Published October 11, 2013
Wells Fargo (WFC) said Friday its third-quarter net income climbed 13%, as lower provisions for bad loans overshadowed weaker results from the bank’s mortgage business.
The company’s profit rose to $5.58 billion from $4.94 billion in the year-ago period. On a per-share basis, earnings checked in at 99 cents, compared to 88 cents last year, to beat Wall Street expectations for 97 cents.
Revenue fell 3.5% to $20.48 billion, missing calls for $20.97 billion. Non-interest expense remained roughly level at $12.1 billion.
As the nation’s largest mortgage lender, Wells Fargo is considered to be a bellwether for the housing market. It had said mortgage originations would decline in the third quarter amid higher interest rates that weighed on refinancing activity.

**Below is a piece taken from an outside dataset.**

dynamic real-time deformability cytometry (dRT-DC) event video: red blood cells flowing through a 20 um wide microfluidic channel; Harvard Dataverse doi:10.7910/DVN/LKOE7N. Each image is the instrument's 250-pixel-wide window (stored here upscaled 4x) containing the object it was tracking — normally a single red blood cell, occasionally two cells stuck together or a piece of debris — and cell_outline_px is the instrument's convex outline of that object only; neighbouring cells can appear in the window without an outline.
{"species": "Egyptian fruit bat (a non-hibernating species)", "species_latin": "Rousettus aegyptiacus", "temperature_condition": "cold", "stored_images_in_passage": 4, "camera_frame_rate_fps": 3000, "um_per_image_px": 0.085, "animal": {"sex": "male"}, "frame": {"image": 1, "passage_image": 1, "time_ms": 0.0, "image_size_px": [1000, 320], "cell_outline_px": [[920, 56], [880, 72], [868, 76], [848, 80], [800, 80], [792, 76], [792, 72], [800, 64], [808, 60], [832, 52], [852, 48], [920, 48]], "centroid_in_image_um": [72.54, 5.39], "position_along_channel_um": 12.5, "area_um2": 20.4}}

Home lending originations did fall to $80 billion, 42% below the prior year’s $139 billion. The banking giant reported $112 billion in second-quarter mortgage originations.
Applications declined to $87 billion from $188 billion last year and $146 billion in the prior quarter.
Mortgage banking non-interest income tumbled 43% year-over-year to $1.61 billion.
Earlier Friday, rival JPMorgan Chase (JPM) reported a 14% decline in mortgage originations, even as the top bank by assets saw a 13% rise in mortgage banking profit.
“As expected, mortgage banking revenue was lower in the quarter as the recent increases in interest rates reduced refinance volume, but this impact was partially offset by improved credit and lower expenses,” Chief Financial Officer Tim Sloan said in a statement.
Wells Fargo’s net charge-offs, or loans considered to be uncollectible, was down to 0.48% of average loans, compared to 1.21% a year earlier and 0.58% last quarter.
Its provision for credit losses was just $75 million versus $1.59 billion last year, showing improved credit quality that helps boost earnings.
Net interest margin narrowed to 3.38% from 3.66%.
Wells Fargo did see a $10.4 billion increase in total loans, which ended the quarter at $812.3 billion.
The community banking segment’s profit jumped 22% to $3.34 billion. Earnings from wholesale banking, which lends to corporations and includes a small investment banking business, fell 1% to $1.97 billion.
Shares were down 1.9% at $40.66 Friday morning, paring year-to-date gains of 21.2% as of Thursday’s close.